Detecting unipolar and repeating preamble on wired communications?

I am trying to implement a preamble detection.

A couple of things that,
I’m not using wireless communication but wired communication.
And also, I’m not using a bipolar signal, but a unipolar signal.

(Bipolar: a signal swings between +A volts (or amperes) and -A volts;
Ethernet, USB, Wi-Fi, … are using bipolar signals,
Unipolar: a signal swings between +A volts and 0 volts)

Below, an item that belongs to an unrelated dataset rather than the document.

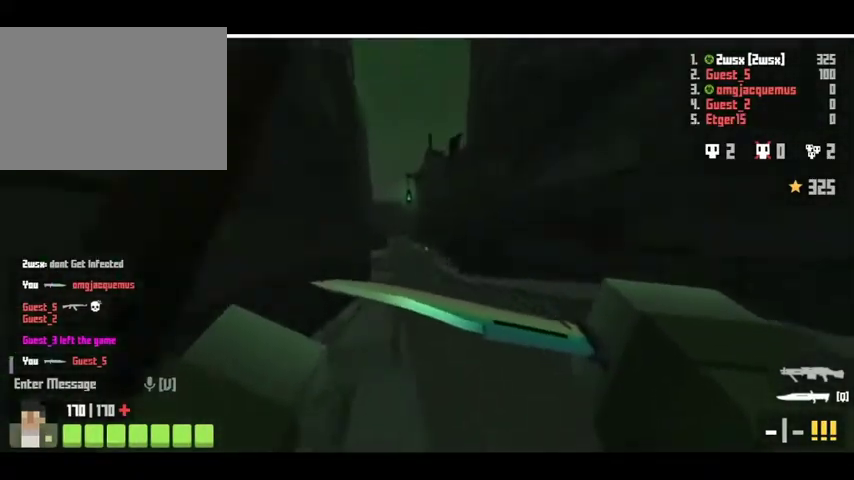
{"keys": ["shift", "w"], "events": [[100, "space", "down"], [133, "shift", "up"], [433, "shift", "down"], [433, "space", "up"]]}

Using a unipolar signal, I am having a difficulties on determining
whether
a signal has a repetition.

A preamble has a typical form of 1, 0, 1, 0, 1, 0, 1, 0, (and data
payload
follows)
and it is mapped into a real signal and received at a receiver: +A+n, n,
+A+n, n, +A+n, n, +A+n, n, (and data payload follows)
(n is very small noise and fluctuation, n can be either negative or
positive)

I think an optical fiber communication might use unipolar signalling,
but
I’m not sure.

Is there anyone already implemented unipolar preamble detection
succesffully, or could anyone give me some hints on mathematical
approach
or something?

Regards,
Jeon.

Hi,

(Bipolar: a signal swings between +A volts (or amperes) and -A volts;
Ethernet, USB, Wi-Fi, … are using bipolar signals,
Unipolar: a signal swings between +A volts and 0 volts)

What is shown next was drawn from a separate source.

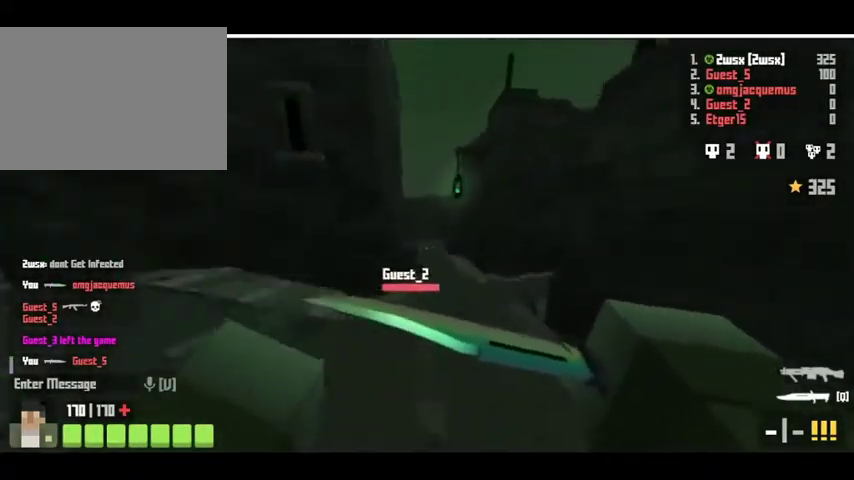
{"keys": ["w"], "events": [[500, "shift", "up"]]}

There is no difference … “0 volt” is just an arbitrary reference
point.

0 <-> +A swing is the same as
-A/2 <-> A/2 swing if you shift your reference …

Ethernet and USB are differential but that’s just to improve signal
integrity / noise immunity and such. At the receiver end, the
differential input buffer essentially compares both and see which one
is higher. (a bit simplified, but that’s the gist of it).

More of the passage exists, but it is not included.